[Set exercise a] Rewrite the records from the line with "UJK: 13:11 -> 13:48" through the end of the records, swapping "FUC" for "FUD" and changing nothing else. Leave the pictures out of your answer.

[Text extract]
Integrating R and C

R can be interfaced with both C and C++, coming with a significant speed up in computation time and efficiency. R has an inbuilt system for calling C with the .Call function, and RCpp can be used to integrate more easily with C++, enabling the use of pre-existing functions similar to those in base R. This portfolio will detail how this integration between R and C is possible effectively through the use of examples in a statistical sense.

Adaptive Kernel Regression Smoothing

In the situation where we have some data which can not fit into a conventional linear model, we can employ the use of kernel smoothing to fit a more flexible model. More specifically, suppose the data has been generated from the following model \[ y_i = \sin(\alpha \pi x^3) + \epsilon_i, \qquad \text{ with } \qquad \epsilon_i \sim N(0, \sigma^2), \] where \(x\) is a uniformly random sample, and \(\alpha\) and \(\sigma\) are fixed parameters. This simulated data can be generated in R with parameter values \(\alpha = 4\) and \(\sigma=0.2\), for \(i=1,\dots, n\):

set.seed(998)
n = 200
x = runif(n)
y = sin(4*pi*x^3) + rnorm(n, 0, 0.2)
plot(x, y, pch = 20)

From the plot it is clear that the data are non-linear, so a simple linear model would not be suitable. A kernel regression smoother can be used to estimate the conditional expectation \(\mu(x) = \mathbb{E}(y|x)\) more flexibly using \[ \hat{\mu}(x) = \frac{\sum^n_{i=1}\kappa_\lambda (x, x_i)y_i}{\sum^n_{i=1}\kappa_\lambda(x, x_i)}, \] where \(\kappa\) is a kernel with bandwidth \(\lambda > 0\). This kernel regression can be written in R as well as C, so it provides opportunity for comparison between the two languages.

Writing a function in C

We can write a C function to implement a Gaussian kernel with variance \(\lambda^2\), shown below.

#include <R.h>
#include <Rinternals.h>
#include <Rmath.h>

SEXP meanKRS(SEXP y, SEXP x, SEXP x0, SEXP lambda)
{
  
  int n, n0;
  double lambda0;
  double *outy, *x00, *xy, *y0;
  
  n0 = length(x0);
  
  x = PROTECT(coerceVector(x, REALSXP));
  y = PROTECT(coerceVector(y, REALSXP));
  SEXP out = PROTECT(allocVector(REALSXP, n0));
  
  n = length(x);
  
  outy = REAL(out);
  lambda0 = REAL(lambda)[0];
  x00 = REAL(x0);
  xy = REAL(x);
  y0 = REAL(y);
  
  for(int i=0; i<n0; i++)
  {
    double num = 0, den = 0;
    for(int j=0; j<n; j++)

[Set exercise b] In the text on integrating R and C, what values of alpha and sigma are used to generate the simulated data?

[Records for the task]

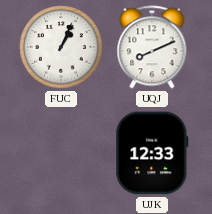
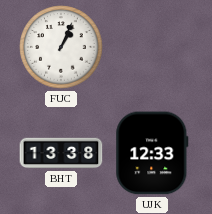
UQJ: 8:11 -> none
BHT: none -> 13:38
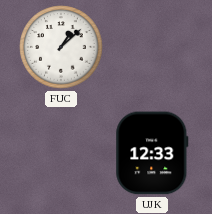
FUC: 1:04 -> 1:08
BHT: 13:38 -> none
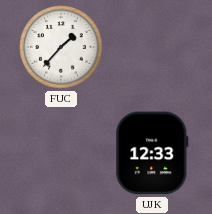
FUC: 1:08 -> 1:37
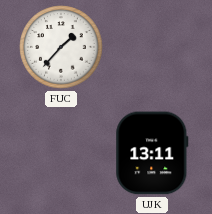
UJK: 12:33 -> 13:11
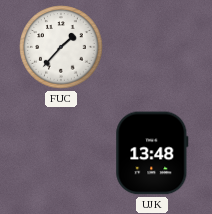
UJK: 13:11 -> 13:48
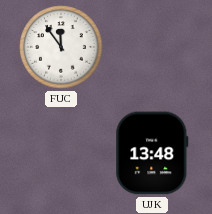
FUC: 1:37 -> 11:54
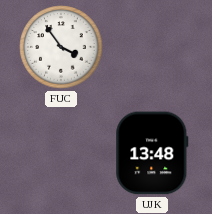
FUC: 11:54 -> 3:54
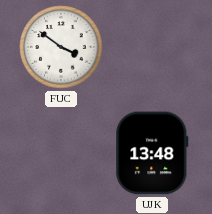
FUC: 3:54 -> 3:51
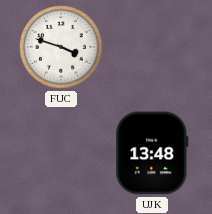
FUC: 3:51 -> 3:48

[Final result a]
UJK: 13:11 -> 13:48
FUD: 1:37 -> 11:54
FUD: 11:54 -> 3:54
FUD: 3:54 -> 3:51
FUD: 3:51 -> 3:48

[Final result b] Alpha is 4 and sigma is 0.2.